Se fosse necessário pontuar os momentos chave em que a música de Salvador e do Carnaval se tornaram um fenômeno cultural e, por consequência, extraterritorial, seriam as datas de criação do Filhos de Gandhy, há 76 anos, e do Ilê Aiyê, há 51 anos, primeiro afoxé e bloco afro do planeta, respectivamente. A partir das matrizes rítmicas afro-brasileiras, construídas nos terreiros de candomblé, foram gestados os sons que dariam forma ao que se entende por música baiana.

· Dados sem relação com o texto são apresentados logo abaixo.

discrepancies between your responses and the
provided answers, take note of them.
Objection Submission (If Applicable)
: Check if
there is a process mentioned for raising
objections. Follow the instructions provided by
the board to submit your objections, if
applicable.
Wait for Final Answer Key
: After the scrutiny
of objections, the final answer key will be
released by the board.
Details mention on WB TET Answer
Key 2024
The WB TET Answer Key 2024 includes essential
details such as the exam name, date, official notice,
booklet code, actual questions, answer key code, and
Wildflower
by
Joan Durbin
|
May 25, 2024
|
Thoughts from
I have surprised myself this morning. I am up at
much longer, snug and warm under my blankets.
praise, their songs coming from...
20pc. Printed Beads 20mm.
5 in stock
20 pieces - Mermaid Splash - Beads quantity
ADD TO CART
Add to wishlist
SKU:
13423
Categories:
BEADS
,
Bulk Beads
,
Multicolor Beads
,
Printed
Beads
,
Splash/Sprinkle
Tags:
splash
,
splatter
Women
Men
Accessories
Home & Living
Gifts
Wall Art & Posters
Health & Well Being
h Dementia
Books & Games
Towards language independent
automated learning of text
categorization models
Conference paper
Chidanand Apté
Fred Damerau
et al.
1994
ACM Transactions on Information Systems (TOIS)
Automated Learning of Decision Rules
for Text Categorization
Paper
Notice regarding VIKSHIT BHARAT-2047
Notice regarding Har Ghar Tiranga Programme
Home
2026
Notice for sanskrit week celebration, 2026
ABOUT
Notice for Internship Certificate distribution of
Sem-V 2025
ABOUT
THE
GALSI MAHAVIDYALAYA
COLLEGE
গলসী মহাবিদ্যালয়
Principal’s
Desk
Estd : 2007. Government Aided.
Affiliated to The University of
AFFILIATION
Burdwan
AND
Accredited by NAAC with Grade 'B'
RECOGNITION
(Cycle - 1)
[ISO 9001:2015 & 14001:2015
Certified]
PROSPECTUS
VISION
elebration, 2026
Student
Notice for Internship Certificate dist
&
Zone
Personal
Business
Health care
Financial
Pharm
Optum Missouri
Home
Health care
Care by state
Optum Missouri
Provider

Para celebrar o que foi iniciado pelo Ilê e pelo Gandhy e expandido pelo Olodum, Malê Debalê, Muzenza, Didá e Cortejo Afro, o álbum Mundo Afro foi lançado nesta semana em todas as plataformas digitais, com gravações destes sete grandes representantes da cultura e do Carnaval de Salvador. O álbum pode ser escutado aqui.
Com três músicas de cada instituição, o álbum reúne, através das 21 faixas, a história, a potência e a intensidade do trabalho de blocos afros e afoxés. Gravado na sede do maior balé afro do mundo, o Malê Debalê, em novembro de 2024, a iniciativa tem produção musical de Alê Siqueira, que afirma que o disco apresenta “um panorama do universo percussivo afro-baiano, com toda sua pluralidade, diversidade, polirritmias, porque cada bloco tem sua própria linguagem.”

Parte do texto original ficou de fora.